PROMPT –
Give a verbatim copy of the data, leaving the pictures out.

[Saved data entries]
********
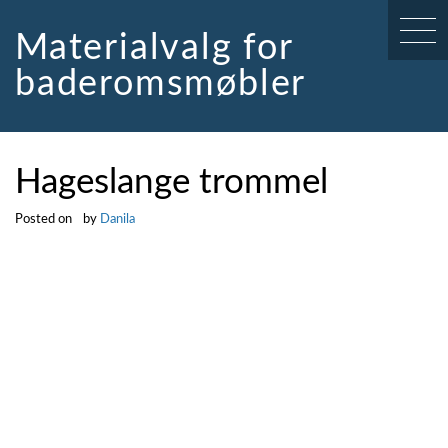
Skip
to
Materialvalg for
content
baderomsmøbler
Hageslange trommel
Posted on
by
Danila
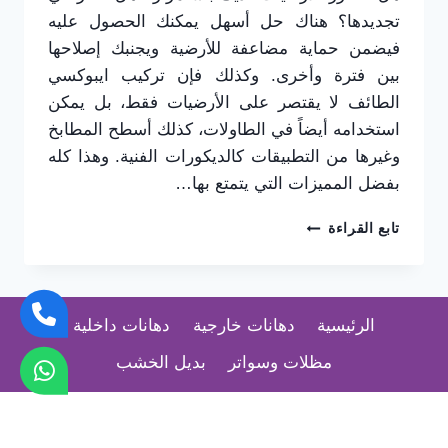
تجديدها؟ هناك حل أسهل يمكنك الحصول عليه
فيضمن حماية مضاعفة للأرضية ويجنبك إصلاحها
بين فترة وأخرى. وكذلك فإن تركيب ايبوكسي
الطائف لا يقتصر على الأرضيات فقط، بل يمكن
استخدامه أيضاً في الطاولات، كذلك أسطح المطابخ
وغيرها من التطبيقات كالديكورات الفنية. وهذا كله
بفضل المميزات التي يتمتع بها…
تركيب
تابع القراءة
ايبوكسي
الطائف
ت:
0565725648
الرئيسية
دهانات خارجية
دهانات داخلية
معلم
ايبوكسي
مظلات وسواتر
بديل الخشب
الحويه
********
SOLUTION –
Skip
to
Materialvalg for
content
baderomsmøbler
Hageslange trommel
Posted on
by
Danila
تجديدها؟ هناك حل أسهل يمكنك الحصول عليه
فيضمن حماية مضاعفة للأرضية ويجنبك إصلاحها
بين فترة وأخرى. وكذلك فإن تركيب ايبوكسي
الطائف لا يقتصر على الأرضيات فقط، بل يمكن
استخدامه أيضاً في الطاولات، كذلك أسطح المطابخ
وغيرها من التطبيقات كالديكورات الفنية. وهذا كله
بفضل المميزات التي يتمتع بها…
تركيب
تابع القراءة
ايبوكسي
الطائف
ت:
0565725648
الرئيسية
دهانات خارجية
دهانات داخلية
معلم
ايبوكسي
مظلات وسواتر
بديل الخشب
الحويه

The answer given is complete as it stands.